Sanırım telgraflar birbirinden farklı düzlemlerde.
Biz kırılan bir deniz hattının gerisinden izliyoruz zamanı.
Terleyen bir ülkede kan yürüyüşlerinin rap rapları var.
Öldürün gitsinler diye yalvarıyorum Tanrı'nın ordularına.
Tevrat'ı ve Furkan'ı elimden düşürmeden...
Yere eğilen bir gök istemem ben.
Gök; insanlarca insanlıkça ve insanca boyanmalı.
Dillerin ölümün coğrafyasında yeri yok bence.
Senden geçen bir güzergâhta başlangıçtaki söz oluyorum.
Onuruma el basarak atıyorum denizlere parşömenleri.

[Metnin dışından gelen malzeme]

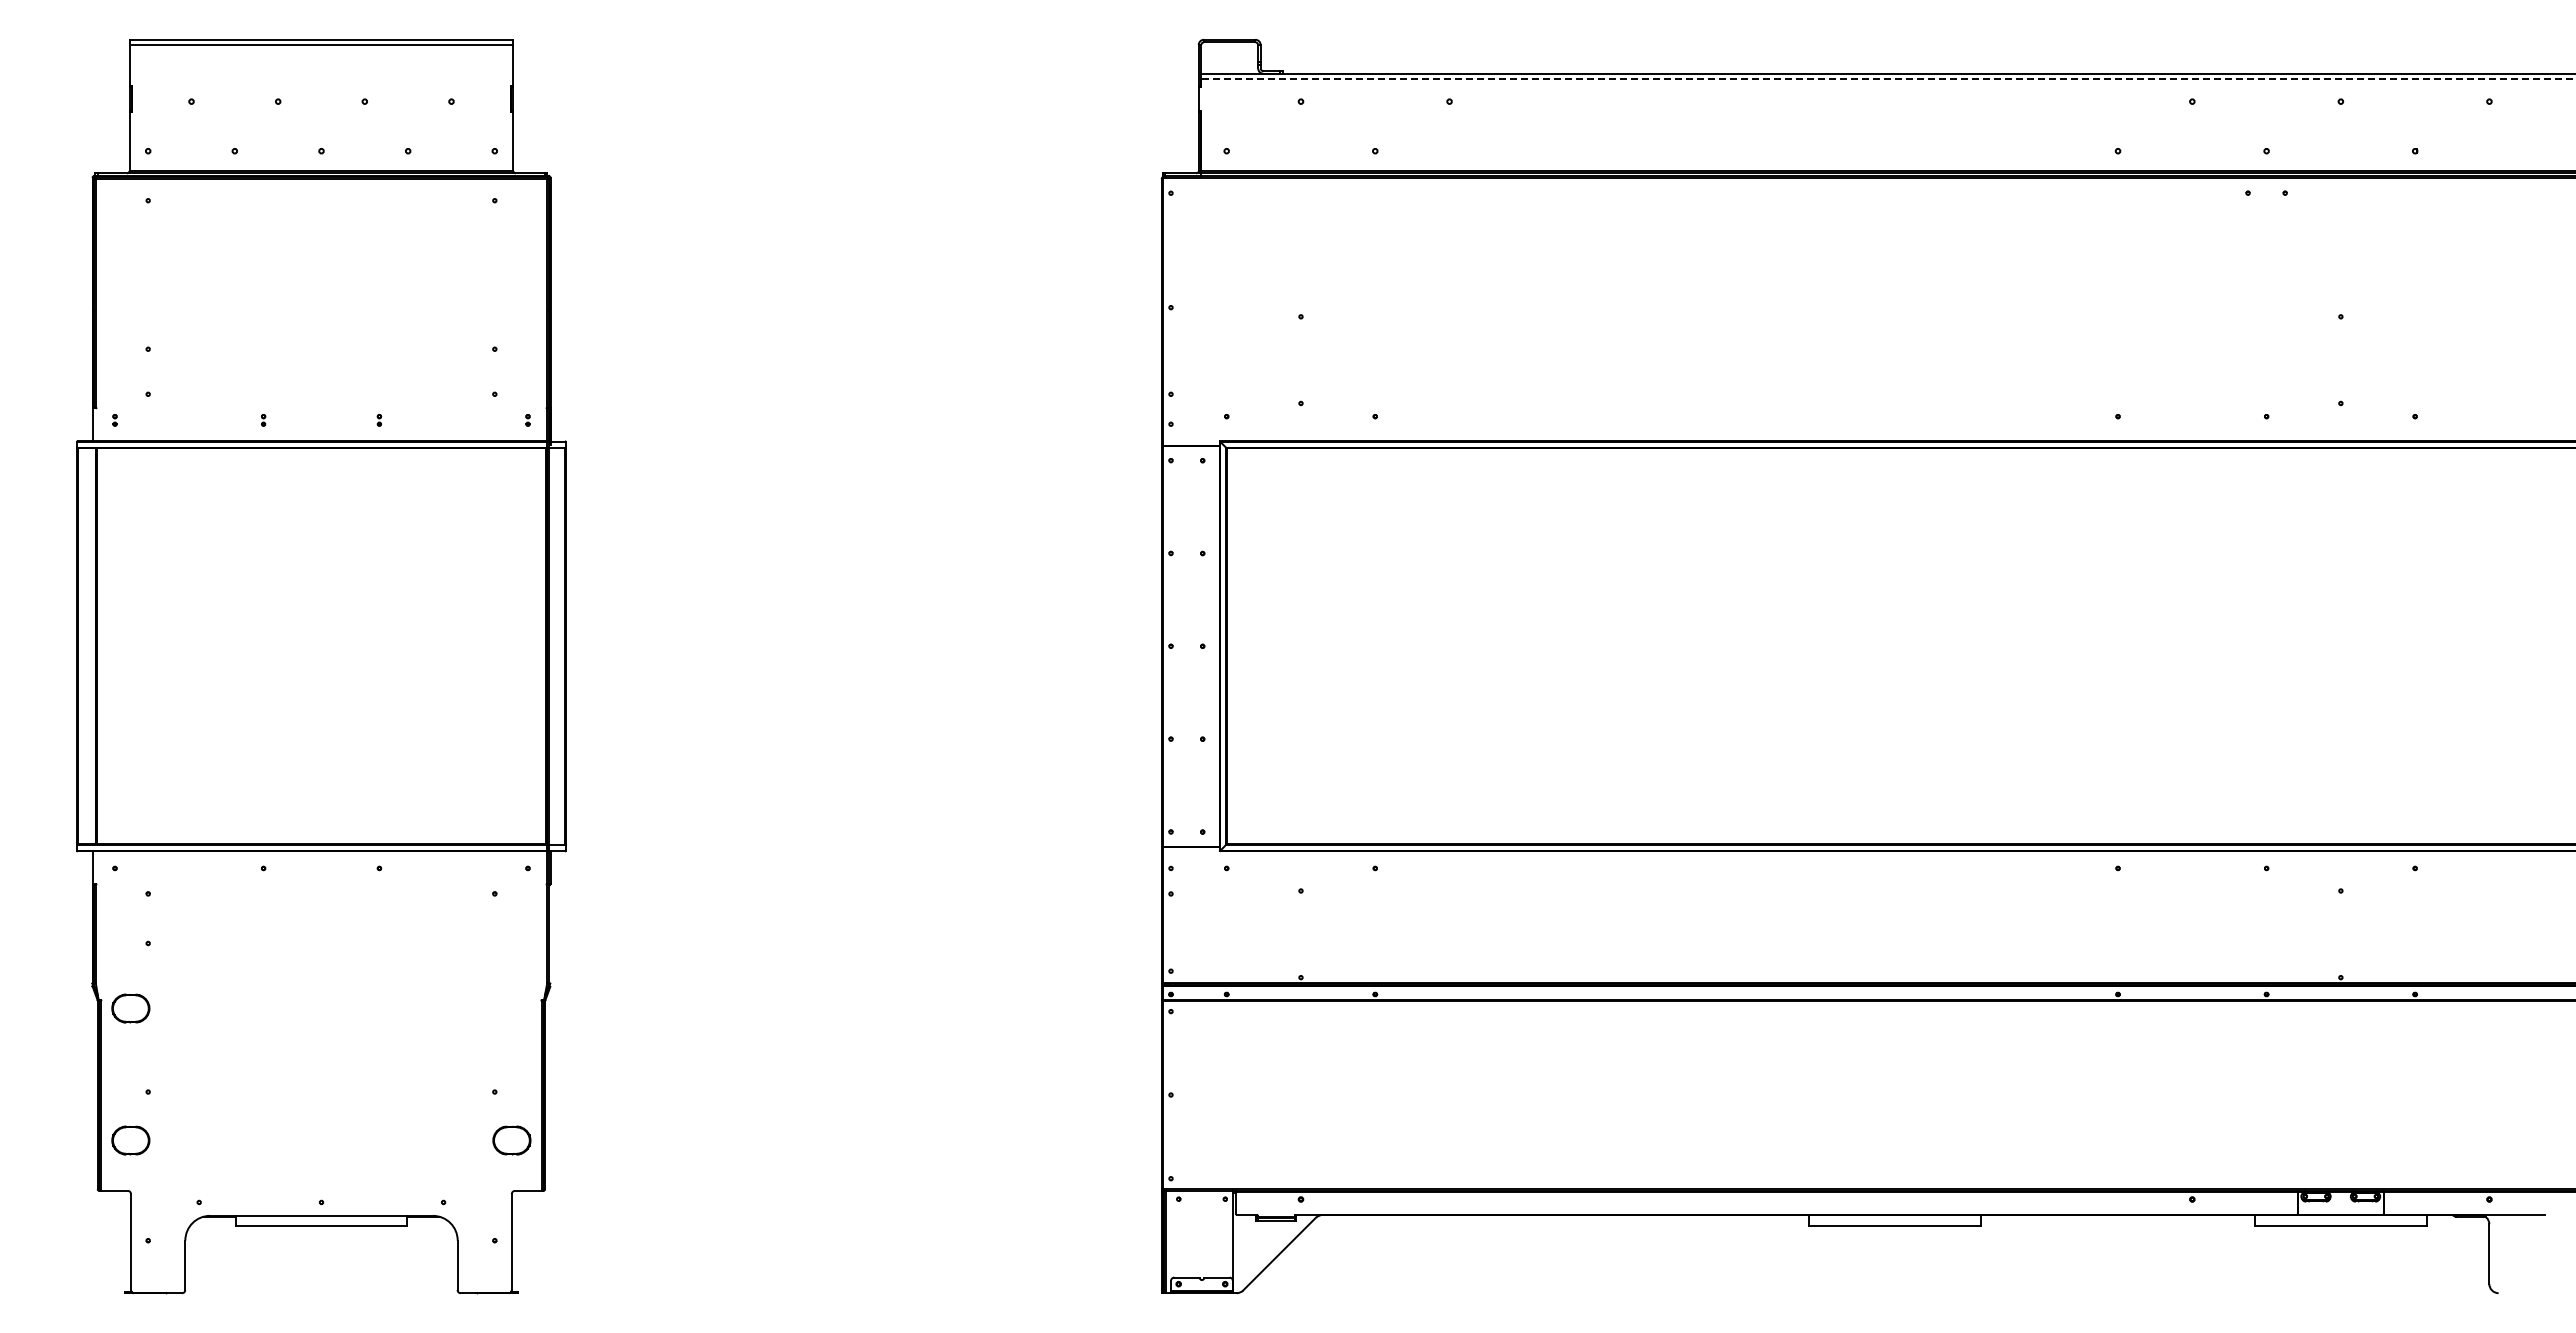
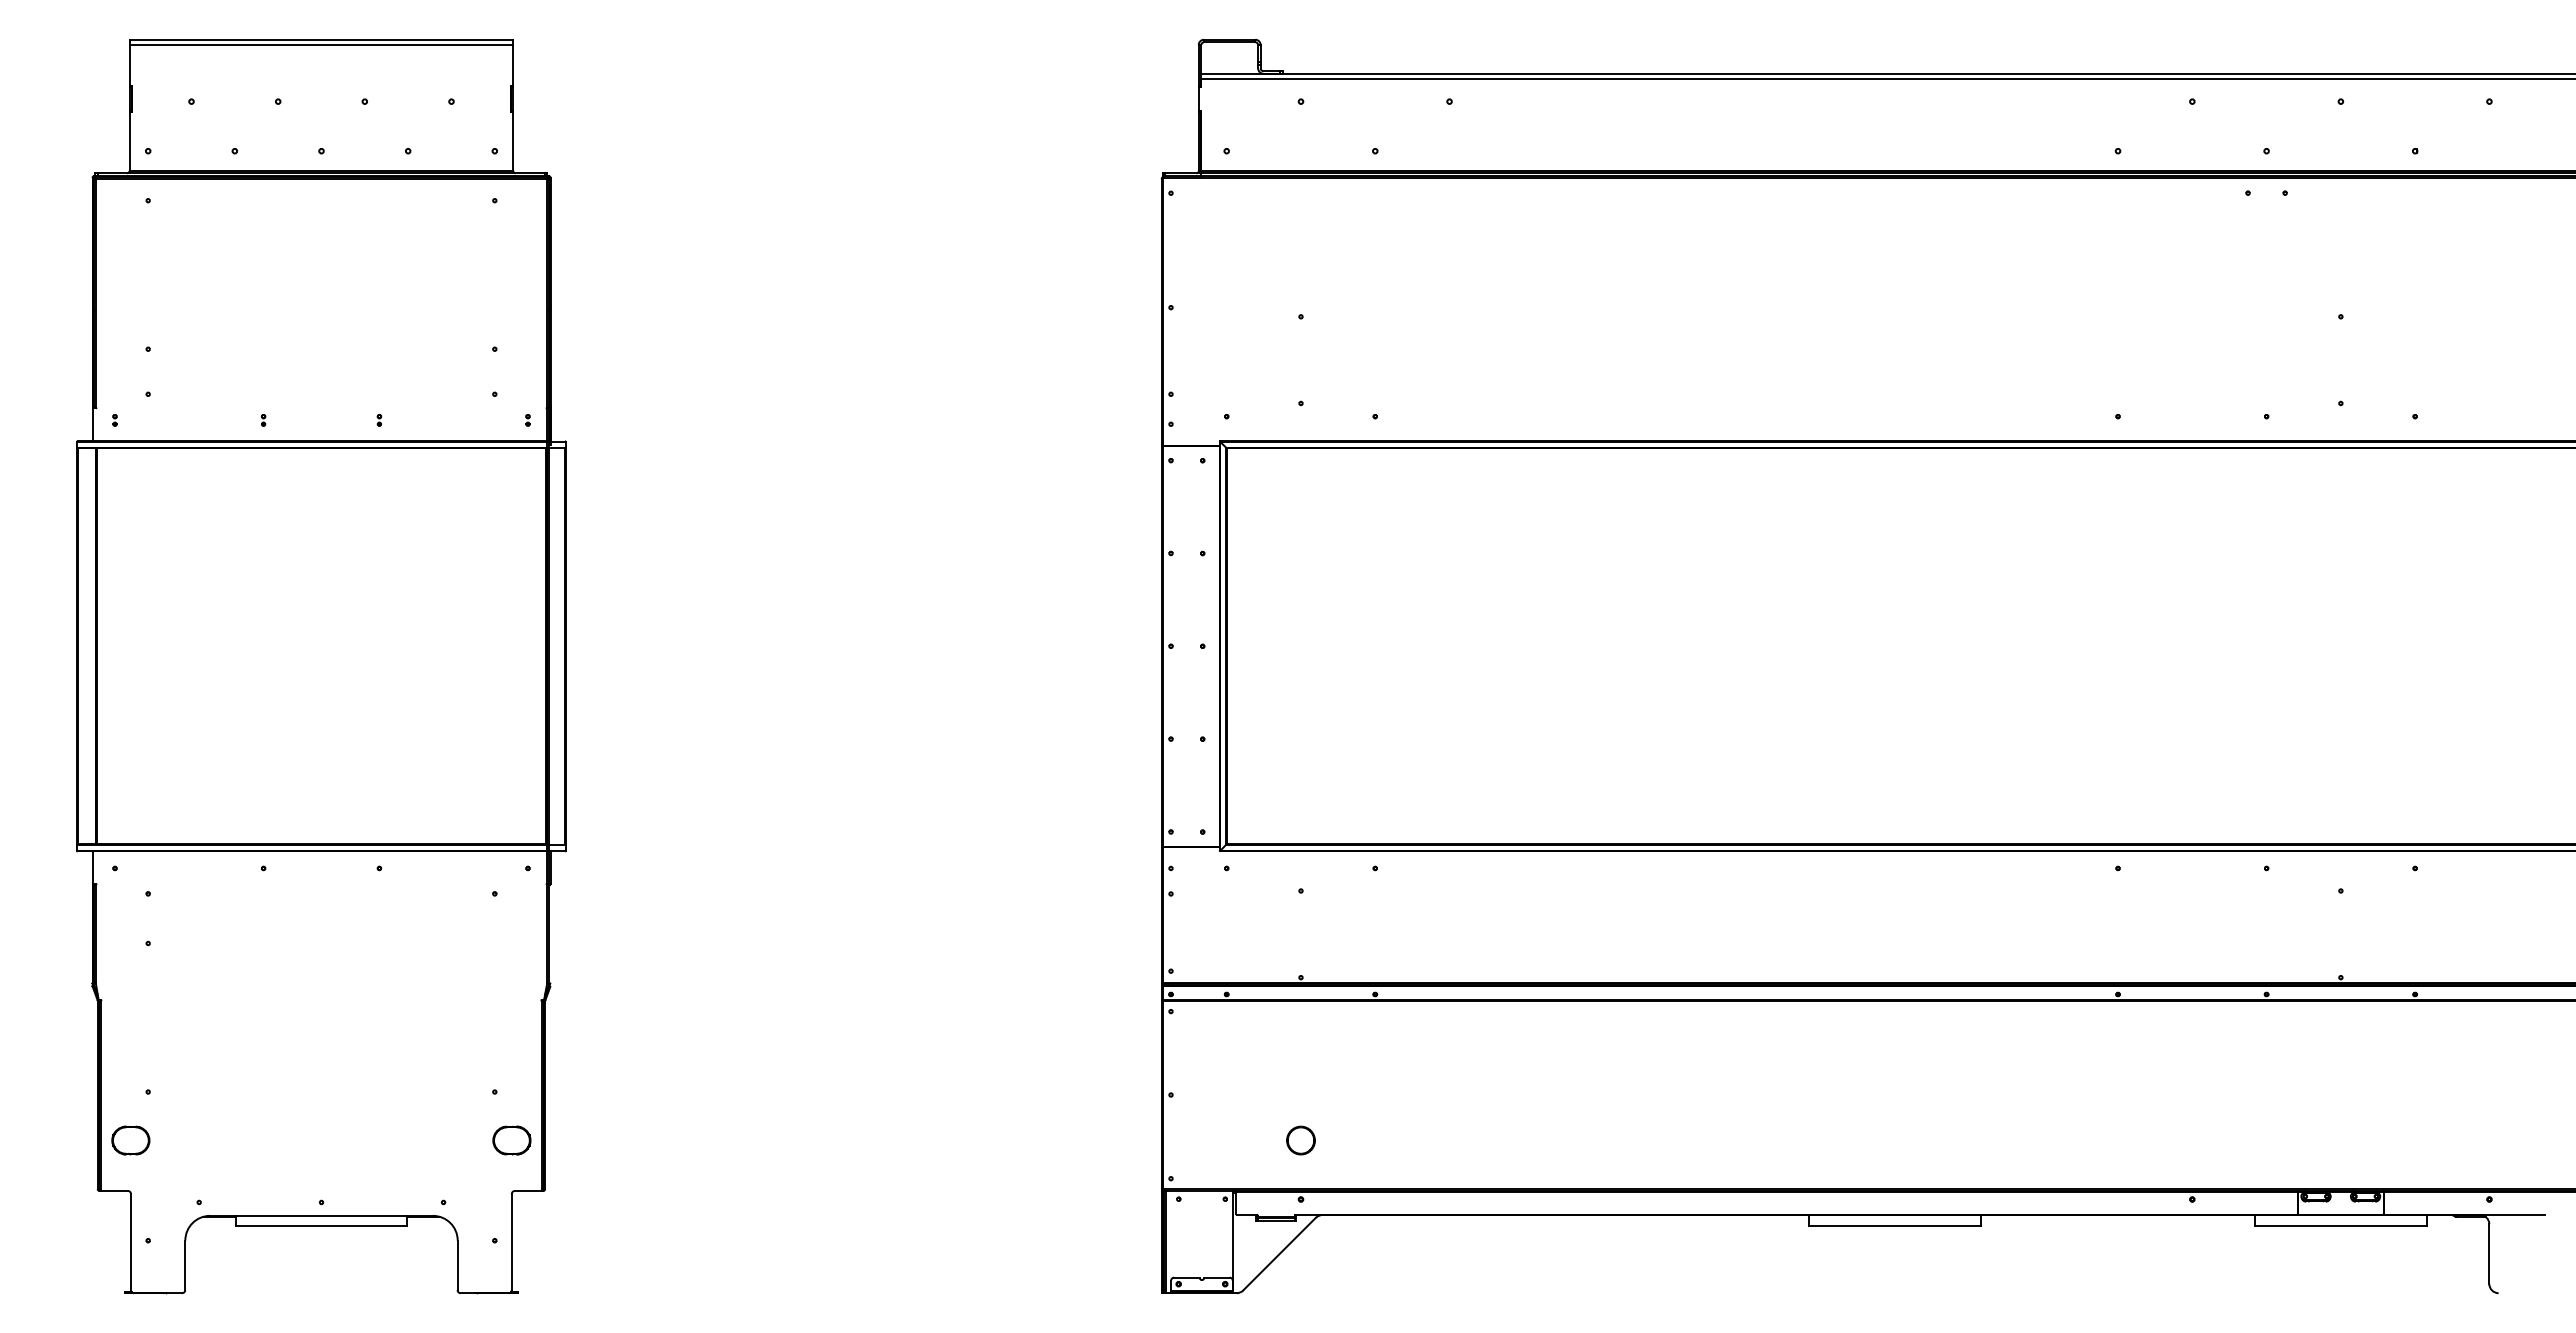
line at (1888, 79): dashed -> solid
part at (130, 1008): present -> none
part at (1300, 1140): none -> present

Bir gecede ayıklanıyor radyo dalgaları
Evreni genişleten atom bozucuların ellerinden.
Tohumlar bir bir sökülüyor Tanrı ordularınca.
Telgraftan akan kan sesleri bizde coğrafyaya yayıldıkça
Küstah emperyaller...
Ben ayrılıyorum küskün odamın sisli geleceğinden.